- **Instructions for the task**
Your task is to work out how many lines in the data include the word "bedrijven". Reply with the number alone.

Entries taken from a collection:
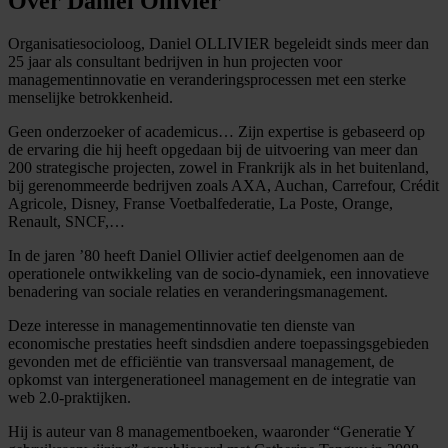
Over Daniel Ollivier
Organisatiesocioloog, Daniel OLLIVIER begeleidt sinds meer dan
25 jaar als consultant bedrijven in hun projecten voor
managementinnovatie en veranderingsprocessen met een sterke
menselijke betrokkenheid.
Geen onderzoeker of academicus… Zijn expertise is gebaseerd op
de ervaring die hij heeft opgedaan bij de uitvoering van meer dan
200 strategische projecten, zowel in Frankrijk als in het buitenland,
bij gerenommeerde bedrijven zoals AXA, Auchan, Carrefour, Crédit
Agricole, Disney, Franse Voetbalfederatie, La Poste, Orange,
Renault, SNCF,…
In de jaren ’80 heeft Daniel Ollivier actief deelgenomen aan de
operationele ontwikkeling van de socio-dynamiek, een innovatieve
benadering van sociale relaties en veranderingsmanagement.
Deze interesse in managementinnovatie ten dienste van
economische prestaties heeft sindsdien andere toepassingsgebieden
gevonden met de efficiëntie van transversaal management, de
opkomst van intergenerationeel management en de integratie van
web 2.0-praktijken.
Hij is auteur van 8 managementboeken, waaronder “Generatie Y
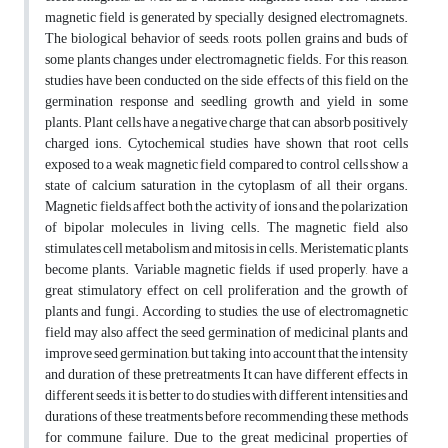
magnetic field is generated ‎by specially designed electromagnets.
The biological behavior of seeds, roots, pollen grains and ‎buds of
some plants changes under electromagnetic fields. For this reason,
studies have been ‎conducted on the side effects of this field on the
germination response and seedling growth and ‎yield in some
plants. Plant cells have a negative charge that can absorb positively
charged ions. ‎Cytochemical studies have shown that root cells
exposed to a weak magnetic field compared to ‎control cells show a
state of calcium saturation in the cytoplasm of all their organs.
Magnetic ‎fields affect both the activity of ions and the polarization
of bipolar molecules in living cells. The ‎magnetic field also
stimulates cell metabolism and mitosis in cells. Meristematic plants
become ‎plants. Variable magnetic fields, if used properly, have a
great stimulatory effect on cell ‎proliferation and the growth of
plants and fungi. According to studies, the use of ‎electromagnetic
field may also affect the seed germination of medicinal plants and
improve seed ‎germination, but taking into account that the intensity
and duration of these pretreatments It can ‎have different effects in
different seeds, it is better to do studies with different intensities and
‎durations of these treatments before recommending these methods
for commune failure. Due to ‎the great medicinal properties of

- **Expected output**
2